While at Allied, Walter produced each Westerns and a series of low-budget titles within the “Bomba the Jungle Boy” series that starred Johnny Sheffield, who had played Boy within the “Tarzan” movies of the Forties.
After his oldest brother, Harold, died in 1968, the surviving siblings continued their company with Marvin as chairman and Walter, the youngest brother, answerable for production. Marvin died in 2002.

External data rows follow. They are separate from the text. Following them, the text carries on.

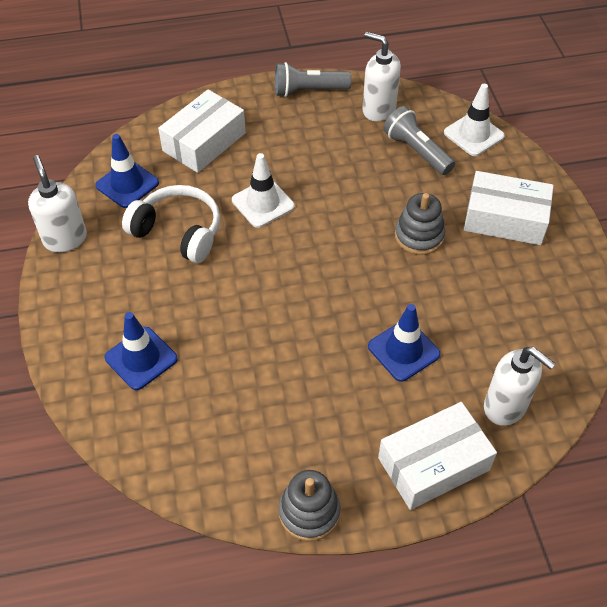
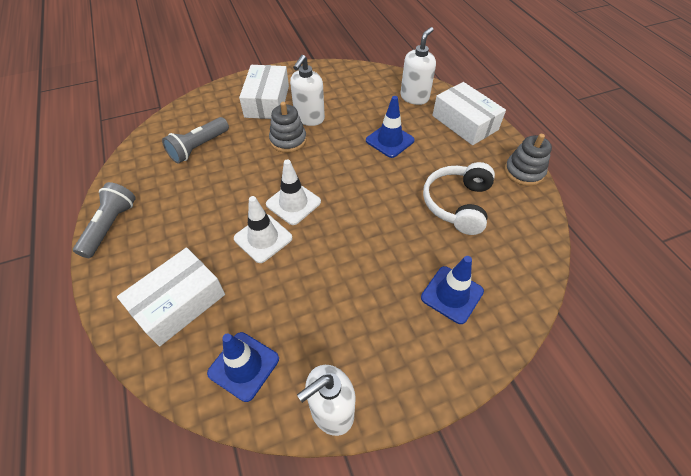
camera: 100 degrees left, 0 degrees up
(178, 232) = (305, 298): white headphones -> white headphones (457, 204)
(204, 142) = (179, 303): white box -> white box turned 75 degrees counterclockwise
(308, 91) = (110, 226): grey flashlight -> grey flashlight turned 150 degrees counterclockwise
(378, 109) = (145, 174): white soap dispenser -> white soap dispenser (309, 118)
(473, 134) = (181, 118): white traffic cone -> white traffic cone (293, 203)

Walter Mirisch continued to supply theatrical movies into the Nineteen Eighties. Although the standard and business success of his movies generally declined, there have been still some hits, including Oscar nominations and a Golden Globe for “Same Time Next Yr.” Other movies that got here late in his profession included “Midway,” “Gray Lady Down,” and the 1979 version of “Dracula.” He was also executive producer on a couple of television projects within the Nineties.
Walter Mortimer Mirisch was born in Latest York City on Nov. 8, 1921. After studying at City College of Latest York, he earned a bachelor’s degree from the University of Wisconsin in Madison in 1942 and a graduate degree in business from Harvard in 1943.
In 1947, Mirisch married Patricia Kahan, who preceded him in death. That they had three children, Anne, Andrew and Lawrence.
In lieu of flowers, the family requested donations to the Motion Picture and Television Fund (MPTF).
A memorial service can be held at a future date.